# Excerpt to read
That seems to resonate with the whole book so far. This story is disturbing and gains much from its context, as well as being a standalone dark essay in claustrophobia.  Here this story’s version of the small girl rips wings off creatures and you need to be a literary word-sleuth equivalent to Conan Doyle’s Sherlock Holmes to decipher all the tropes and archetypes and dream interpretations and motivations. The girl’s father (the head-lease author’s unreliable representative as Narrator) is writing a book entitled ‘The Possibilities for Enchantment in a World at War with the Self, the Other and the Infinite’ and I am suddenly drawn to another love of mine: Proust.  And I am not fooled by the comfort of the story’s ending, oh no. (9 Feb 11 – another four hours later)

You Have Never Been Here (Halloween)

“…you sink further into the vague cushion of the seat, …”

For me, this is a symphony of ‘The Hospice’ and ‘The Unsettled Dust’ both by Robert Aickman and ‘Never Let Me Go’ by Kazuo Ishiguro and my long-term ideas on nemonymity and, today, I’ve been reading and writing about King’s ‘schizms’ (my word, not his) in his Dark Tower series, so it’s that, too. There are children, too, like those playing in the corridors of a hotel. But, then, suddenly, it’s not a symphony at all, it’s none of those things I just wrote about this wonderful story, because it’s about ‘you’, not me.  And ‘you’ need to decide, by entering it for ‘your’self.  (9 Feb 11 – another 2 hours later)

War is Beautiful (Veteran’s Day)

“My angel flutters restless wings beside me…”

An ‘imaginary friend’ from ‘Holiday‘ and the war at the edge of ‘Traitor’ come together here as Viet Nam – ghost or angel, under-age or not she has a baby already – and the male Narrator escapes from within the ‘schizm’ imposed by the head-lease author to disseminate his seed as well as a grenade (he didn’t throw it, but he wrote about and thus created those who did)  – and the weightlessness of love, the nothingness of the previous story’s ‘you’ and the regimented execution scenarios of ‘Evidence of Love…‘ now made chaotic by the skewed camera of words at war with each other to describe “the synchronised shards of random truth & fiction” (my words, not the book’s) in a real war, to ear-mark truth or exploit falsehoods.

[Items listed in a dataset]
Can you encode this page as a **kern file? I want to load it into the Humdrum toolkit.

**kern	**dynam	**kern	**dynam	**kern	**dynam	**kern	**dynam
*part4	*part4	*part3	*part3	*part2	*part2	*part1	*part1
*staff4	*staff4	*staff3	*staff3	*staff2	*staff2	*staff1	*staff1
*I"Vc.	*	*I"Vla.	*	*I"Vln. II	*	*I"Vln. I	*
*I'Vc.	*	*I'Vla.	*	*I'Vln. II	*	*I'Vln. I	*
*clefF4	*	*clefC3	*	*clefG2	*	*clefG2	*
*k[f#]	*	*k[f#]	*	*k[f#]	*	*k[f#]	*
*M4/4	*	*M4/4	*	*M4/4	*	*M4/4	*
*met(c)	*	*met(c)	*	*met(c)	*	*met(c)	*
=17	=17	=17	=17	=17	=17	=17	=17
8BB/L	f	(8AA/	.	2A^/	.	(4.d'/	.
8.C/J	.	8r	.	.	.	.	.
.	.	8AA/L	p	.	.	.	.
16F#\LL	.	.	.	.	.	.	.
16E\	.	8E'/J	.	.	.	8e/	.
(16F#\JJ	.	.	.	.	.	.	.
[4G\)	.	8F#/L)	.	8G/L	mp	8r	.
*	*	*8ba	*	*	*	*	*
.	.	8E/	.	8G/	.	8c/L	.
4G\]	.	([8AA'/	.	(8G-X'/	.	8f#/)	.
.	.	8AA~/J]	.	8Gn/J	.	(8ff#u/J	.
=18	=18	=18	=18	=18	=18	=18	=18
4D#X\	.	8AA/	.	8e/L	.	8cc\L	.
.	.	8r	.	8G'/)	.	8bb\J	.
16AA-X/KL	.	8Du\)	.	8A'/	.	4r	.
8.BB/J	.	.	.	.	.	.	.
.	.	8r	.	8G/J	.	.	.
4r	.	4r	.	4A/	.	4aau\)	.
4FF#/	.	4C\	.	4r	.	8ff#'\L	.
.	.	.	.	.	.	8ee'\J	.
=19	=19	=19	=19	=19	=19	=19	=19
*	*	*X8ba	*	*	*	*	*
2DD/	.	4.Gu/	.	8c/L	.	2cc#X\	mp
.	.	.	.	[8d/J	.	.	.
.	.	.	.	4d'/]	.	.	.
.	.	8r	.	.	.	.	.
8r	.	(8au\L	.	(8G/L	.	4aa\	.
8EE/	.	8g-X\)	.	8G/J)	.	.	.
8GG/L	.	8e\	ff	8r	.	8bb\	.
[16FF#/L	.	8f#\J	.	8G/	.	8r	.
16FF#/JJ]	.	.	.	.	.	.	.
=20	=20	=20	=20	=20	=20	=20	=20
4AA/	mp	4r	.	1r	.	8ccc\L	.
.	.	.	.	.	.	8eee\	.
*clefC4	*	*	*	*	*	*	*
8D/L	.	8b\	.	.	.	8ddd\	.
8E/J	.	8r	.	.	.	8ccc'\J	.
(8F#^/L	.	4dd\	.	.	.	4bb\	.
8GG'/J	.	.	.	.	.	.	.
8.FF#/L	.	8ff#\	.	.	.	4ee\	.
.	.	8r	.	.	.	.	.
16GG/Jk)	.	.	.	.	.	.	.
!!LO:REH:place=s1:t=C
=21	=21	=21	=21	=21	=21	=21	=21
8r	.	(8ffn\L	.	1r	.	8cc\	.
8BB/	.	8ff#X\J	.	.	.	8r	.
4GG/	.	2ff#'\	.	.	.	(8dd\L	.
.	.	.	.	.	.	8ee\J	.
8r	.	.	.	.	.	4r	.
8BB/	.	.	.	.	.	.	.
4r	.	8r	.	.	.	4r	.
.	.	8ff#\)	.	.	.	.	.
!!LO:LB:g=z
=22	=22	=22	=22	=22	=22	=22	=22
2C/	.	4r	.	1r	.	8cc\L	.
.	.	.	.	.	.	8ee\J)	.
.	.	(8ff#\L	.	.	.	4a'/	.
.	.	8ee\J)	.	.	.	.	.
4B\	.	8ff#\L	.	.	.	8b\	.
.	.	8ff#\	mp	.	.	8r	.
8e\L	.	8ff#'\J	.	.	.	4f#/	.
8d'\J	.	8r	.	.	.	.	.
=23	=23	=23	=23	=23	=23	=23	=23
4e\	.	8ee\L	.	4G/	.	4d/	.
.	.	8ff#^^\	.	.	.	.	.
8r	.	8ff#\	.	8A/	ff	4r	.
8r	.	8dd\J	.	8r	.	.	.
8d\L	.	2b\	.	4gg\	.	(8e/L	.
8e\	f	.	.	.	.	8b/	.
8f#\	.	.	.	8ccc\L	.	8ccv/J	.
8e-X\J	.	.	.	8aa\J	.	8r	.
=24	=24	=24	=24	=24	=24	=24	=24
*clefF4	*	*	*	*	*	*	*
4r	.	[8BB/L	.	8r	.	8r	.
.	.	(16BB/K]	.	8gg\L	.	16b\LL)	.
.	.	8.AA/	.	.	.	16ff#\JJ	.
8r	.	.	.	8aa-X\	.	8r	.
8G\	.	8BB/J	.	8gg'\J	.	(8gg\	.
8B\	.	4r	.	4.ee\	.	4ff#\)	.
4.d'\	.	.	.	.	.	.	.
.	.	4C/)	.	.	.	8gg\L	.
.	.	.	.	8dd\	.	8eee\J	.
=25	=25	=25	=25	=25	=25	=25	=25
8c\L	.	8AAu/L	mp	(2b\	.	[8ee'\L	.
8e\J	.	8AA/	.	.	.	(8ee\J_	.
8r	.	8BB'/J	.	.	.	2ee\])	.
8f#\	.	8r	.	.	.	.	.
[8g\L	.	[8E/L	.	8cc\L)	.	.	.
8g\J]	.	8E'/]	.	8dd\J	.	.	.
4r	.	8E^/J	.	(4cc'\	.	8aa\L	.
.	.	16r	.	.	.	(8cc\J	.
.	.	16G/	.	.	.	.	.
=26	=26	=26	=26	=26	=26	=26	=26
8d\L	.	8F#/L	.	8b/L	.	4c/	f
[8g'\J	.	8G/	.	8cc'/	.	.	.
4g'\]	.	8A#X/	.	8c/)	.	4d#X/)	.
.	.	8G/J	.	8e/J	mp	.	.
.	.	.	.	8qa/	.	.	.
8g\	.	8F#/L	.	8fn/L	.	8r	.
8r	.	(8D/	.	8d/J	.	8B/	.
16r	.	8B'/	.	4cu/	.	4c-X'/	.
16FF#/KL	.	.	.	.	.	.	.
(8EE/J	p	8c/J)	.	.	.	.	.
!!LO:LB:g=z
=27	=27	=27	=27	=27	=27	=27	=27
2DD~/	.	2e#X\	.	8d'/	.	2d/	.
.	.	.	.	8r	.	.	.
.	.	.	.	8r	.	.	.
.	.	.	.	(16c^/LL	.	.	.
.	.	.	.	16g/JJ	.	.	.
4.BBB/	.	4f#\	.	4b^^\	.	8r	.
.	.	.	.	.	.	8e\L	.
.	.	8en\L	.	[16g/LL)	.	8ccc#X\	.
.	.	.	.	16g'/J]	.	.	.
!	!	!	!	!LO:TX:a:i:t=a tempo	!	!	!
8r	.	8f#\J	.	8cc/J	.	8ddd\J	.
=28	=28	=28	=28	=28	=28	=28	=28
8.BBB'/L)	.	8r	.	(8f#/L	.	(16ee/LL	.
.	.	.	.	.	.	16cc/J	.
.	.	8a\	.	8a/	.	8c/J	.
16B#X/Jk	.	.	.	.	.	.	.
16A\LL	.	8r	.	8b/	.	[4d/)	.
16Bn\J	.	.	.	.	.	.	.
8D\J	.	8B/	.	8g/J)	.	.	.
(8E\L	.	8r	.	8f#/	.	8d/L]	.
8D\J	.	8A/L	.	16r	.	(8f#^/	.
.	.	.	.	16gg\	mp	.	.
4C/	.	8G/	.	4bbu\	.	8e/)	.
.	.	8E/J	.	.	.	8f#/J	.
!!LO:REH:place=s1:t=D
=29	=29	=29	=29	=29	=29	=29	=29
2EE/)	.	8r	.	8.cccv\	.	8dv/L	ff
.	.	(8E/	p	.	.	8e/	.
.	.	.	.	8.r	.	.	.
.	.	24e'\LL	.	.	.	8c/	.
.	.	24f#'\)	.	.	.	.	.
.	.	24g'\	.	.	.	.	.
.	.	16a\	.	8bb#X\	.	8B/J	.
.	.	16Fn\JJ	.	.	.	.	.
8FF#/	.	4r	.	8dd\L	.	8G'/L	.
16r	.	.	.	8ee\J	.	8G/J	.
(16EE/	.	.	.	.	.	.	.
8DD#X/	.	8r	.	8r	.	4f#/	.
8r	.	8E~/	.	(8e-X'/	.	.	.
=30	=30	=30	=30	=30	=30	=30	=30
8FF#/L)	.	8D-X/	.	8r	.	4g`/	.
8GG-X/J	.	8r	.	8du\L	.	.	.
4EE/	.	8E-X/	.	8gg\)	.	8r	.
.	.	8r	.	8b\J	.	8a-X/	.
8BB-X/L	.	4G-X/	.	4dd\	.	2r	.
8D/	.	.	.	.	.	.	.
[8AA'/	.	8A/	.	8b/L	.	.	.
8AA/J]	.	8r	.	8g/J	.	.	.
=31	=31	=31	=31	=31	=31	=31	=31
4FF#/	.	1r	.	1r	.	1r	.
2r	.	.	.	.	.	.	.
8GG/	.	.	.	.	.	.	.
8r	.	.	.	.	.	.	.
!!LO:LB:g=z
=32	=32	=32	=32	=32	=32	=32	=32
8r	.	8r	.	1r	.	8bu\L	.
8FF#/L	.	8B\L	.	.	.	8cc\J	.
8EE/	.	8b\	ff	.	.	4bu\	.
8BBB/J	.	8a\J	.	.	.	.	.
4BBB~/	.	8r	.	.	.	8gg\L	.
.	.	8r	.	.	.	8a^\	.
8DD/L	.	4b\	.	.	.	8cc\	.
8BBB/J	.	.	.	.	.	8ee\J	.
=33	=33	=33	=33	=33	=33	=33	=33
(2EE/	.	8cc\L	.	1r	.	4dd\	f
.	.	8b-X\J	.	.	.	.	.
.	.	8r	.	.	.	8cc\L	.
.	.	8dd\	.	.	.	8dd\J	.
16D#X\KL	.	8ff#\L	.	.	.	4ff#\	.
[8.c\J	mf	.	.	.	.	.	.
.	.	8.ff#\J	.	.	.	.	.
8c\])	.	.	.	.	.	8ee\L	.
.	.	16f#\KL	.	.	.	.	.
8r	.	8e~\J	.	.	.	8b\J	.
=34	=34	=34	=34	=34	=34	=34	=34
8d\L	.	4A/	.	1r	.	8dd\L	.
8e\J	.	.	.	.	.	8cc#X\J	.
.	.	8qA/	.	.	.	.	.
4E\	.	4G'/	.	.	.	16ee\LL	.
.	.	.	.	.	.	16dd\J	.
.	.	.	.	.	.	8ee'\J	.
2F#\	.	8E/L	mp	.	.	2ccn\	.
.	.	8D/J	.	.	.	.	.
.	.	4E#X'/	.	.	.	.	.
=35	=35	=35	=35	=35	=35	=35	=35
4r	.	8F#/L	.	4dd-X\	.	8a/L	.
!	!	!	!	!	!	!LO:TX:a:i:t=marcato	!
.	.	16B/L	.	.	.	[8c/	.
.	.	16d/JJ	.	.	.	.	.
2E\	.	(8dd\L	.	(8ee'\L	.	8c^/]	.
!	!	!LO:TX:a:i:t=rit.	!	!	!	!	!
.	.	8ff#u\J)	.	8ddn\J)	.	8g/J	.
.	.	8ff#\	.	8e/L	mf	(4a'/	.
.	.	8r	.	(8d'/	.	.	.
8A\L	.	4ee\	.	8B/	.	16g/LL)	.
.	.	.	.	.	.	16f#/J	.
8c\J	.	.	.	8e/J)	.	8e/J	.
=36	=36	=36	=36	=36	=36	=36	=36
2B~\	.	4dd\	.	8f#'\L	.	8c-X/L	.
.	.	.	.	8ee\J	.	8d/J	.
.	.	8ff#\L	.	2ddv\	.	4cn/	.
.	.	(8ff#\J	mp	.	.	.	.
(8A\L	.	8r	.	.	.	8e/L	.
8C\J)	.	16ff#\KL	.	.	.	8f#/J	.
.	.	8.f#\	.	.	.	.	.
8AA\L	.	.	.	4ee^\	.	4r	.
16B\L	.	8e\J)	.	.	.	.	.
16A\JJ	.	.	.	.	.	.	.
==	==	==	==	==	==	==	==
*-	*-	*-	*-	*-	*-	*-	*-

# Parts of the exercise
[A] In the review, what title does the girl's father give the book he is writing?
[B] Write out the part of the review from "That seems to resonate" up to and including "four hours later)".

# Replies
[A] 'The Possibilities for Enchantment in a World at War with the Self, the Other and the Infinite'

[B]
That seems to resonate with the whole book so far. This story is disturbing and gains much from its context, as well as being a standalone dark essay in claustrophobia.  Here this story’s version of the small girl rips wings off creatures and you need to be a literary word-sleuth equivalent to Conan Doyle’s Sherlock Holmes to decipher all the tropes and archetypes and dream interpretations and motivations. The girl’s father (the head-lease author’s unreliable representative as Narrator) is writing a book entitled ‘The Possibilities for Enchantment in a World at War with the Self, the Other and the Infinite’ and I am suddenly drawn to another love of mine: Proust.  And I am not fooled by the comfort of the story’s ending, oh no. (9 Feb 11 – another four hours later)